Edwardsiella piscicida is a Gram-negative facultative intracellular bacterium causing edwardsiellosis in catfish, the largest aquaculture industry in the United States. A safe and effective vaccine is an urgent need to avoid economic losses associated with E. piscicida outbreaks. PhoP/PhoQ is a two-component signal transduction system (TCS) that plays an important role in bacterial pathogenesis through sense and response to environmental and host stress signals. This study aimed to explore the contribution of PhoQ/PhoP in E. piscicida virulence and develop live attenuated vaccines against E. piscicida infection in channel catfish (Ictalurus punctatus) and hybrid catfish (channel catfish ♀ × blue catfish (I. furcatus) ♂).
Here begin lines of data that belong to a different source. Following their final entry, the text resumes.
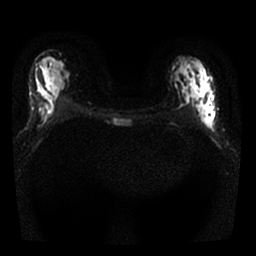
Breast MRI, one axial slice. Position 12 of 25 along the scan axis. Diffusion-weighted series; image 2 of 4 stored at this slice position (different b-values; order by instance number). 1.5 T. 256 × 256 image matrix, field of view 300 × 300 mm. Female patient.
Annotated regions visible in this slice (outlined manually by an expert reader):
- tumour on diffusion-weighted imaging: bounding box (x1, y1, x2, y2) in pixels: (193, 93, 217, 132)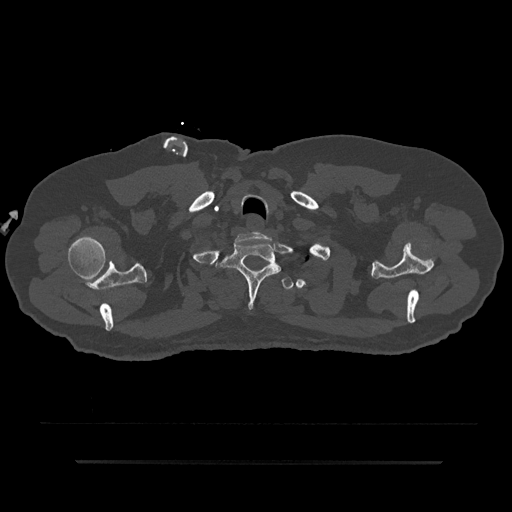
CT including the spine, one axial slice; position 735 of 797 along the scan axis; bone window (W 1800 / L 400 HU); 0.5 mm slice thickness; 512 × 512 image matrix, field of view 464 × 464 mm. Patient: male, 59 years. Case-level facts recorded for this patient, not image findings: primary cancer: bile ducts; vertebrae with lytic lesions (as recorded): T10.
Structures marked on this image (semi-automatically segmented with operator editing):
- T1 vertebra: box from (x=216, y=239) to (x=281, y=309) px
- T2 vertebra: (x=281, y=277)–(x=294, y=290)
In the current study, two in-frame deletion mutants were constructed by deleting phoP (ETAC_09785) and phoQ (ETAC_09790) genes in E. piscicida strain C07-087, and the virulence and protection efficacy of the constructed strains were evaluated in catfish following intraperitoneal injection. Both EpΔphoP and EpΔphoQ strains had a delayed adaptation to oxidative stress (0.2% H2 O2 ) compared to E. piscicida wild type. The EpΔphoP and EpΔphoQ mutants produced significantly less biofilm compared to wild-type E. piscicida. Notably, EpΔphoP and EpΔphoQ mutants were significantly attenuated in channel catfish compared with wild-type E. piscicida (6.63% and 4.17% versus 49.16% mortalities), and channel catfish vaccinated with EpΔphoP and EpΔphoQ were significantly protected (95.65% and 97.92% survival) against E. piscicida infection at 21 days post-vaccination. In hybrid catfish, EpΔphoP was significantly more attenuated than EpΔphoQ, but EpΔphoQ provided significantly better protection than EpΔphoP. EpΔphoP and EpΔphoQ strains both induced specific antibodies in channel catfish against E. piscicida at 14 and 21 days post-vaccination. This result indicated that EpΔphoP and EpΔphoQ mutants were safe and protective in channel catfish fingerlings, while EpΔphoP was safe in hybrid catfish. Our findings show that PhoP and PhoQ are required for adaptation to oxidative stress and biofilm formation and may help E. piscicida face tough environmental challenges; thus, functional PhoP and PhoQ are critical for a successful infection.